Problem requirements
Restate the data word for word. Leave the pictures out.

Data records
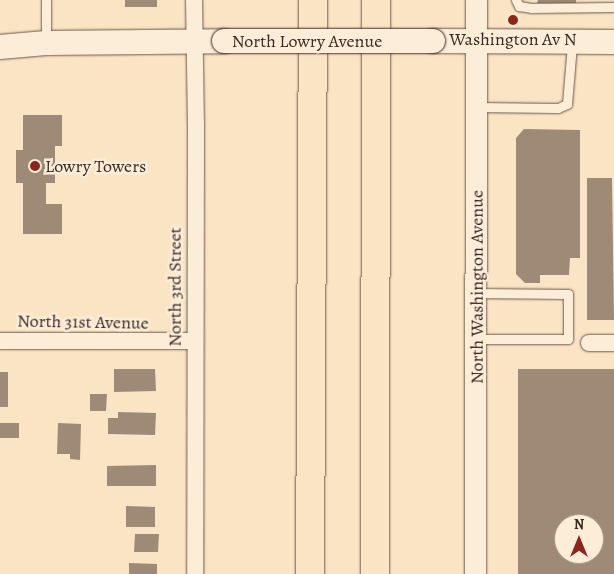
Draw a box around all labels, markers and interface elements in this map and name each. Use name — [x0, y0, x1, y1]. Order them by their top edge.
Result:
marker: Washington Av N — [507, 14, 519, 26]
place label: Washington Av N — [449, 28, 577, 50]
street label: North Lowry Avenue — [232, 30, 382, 52]
place label: Lowry Towers — [45, 155, 146, 177]
marker: Lowry Towers — [29, 160, 41, 172]
street label: North Washington Avenue — [466, 190, 488, 384]
street label: North 3rd Street — [164, 227, 186, 347]
street label: North 31st Avenue — [17, 310, 149, 334]
north arrow — [554, 514, 604, 564]
text: N — [574, 515, 584, 534]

Response
Draw a box around all labels, markers and interface elements in this map and name each. Use name — [x0, y0, x1, y1]. Order them by their top edge.
Result:
marker: Washington Av N — [507, 14, 519, 26]
place label: Washington Av N — [449, 28, 577, 50]
street label: North Lowry Avenue — [232, 30, 382, 52]
place label: Lowry Towers — [45, 155, 146, 177]
marker: Lowry Towers — [29, 160, 41, 172]
street label: North Washington Avenue — [466, 190, 488, 384]
street label: North 3rd Street — [164, 227, 186, 347]
street label: North 31st Avenue — [17, 310, 149, 334]
north arrow — [554, 514, 604, 564]
text: N — [574, 515, 584, 534]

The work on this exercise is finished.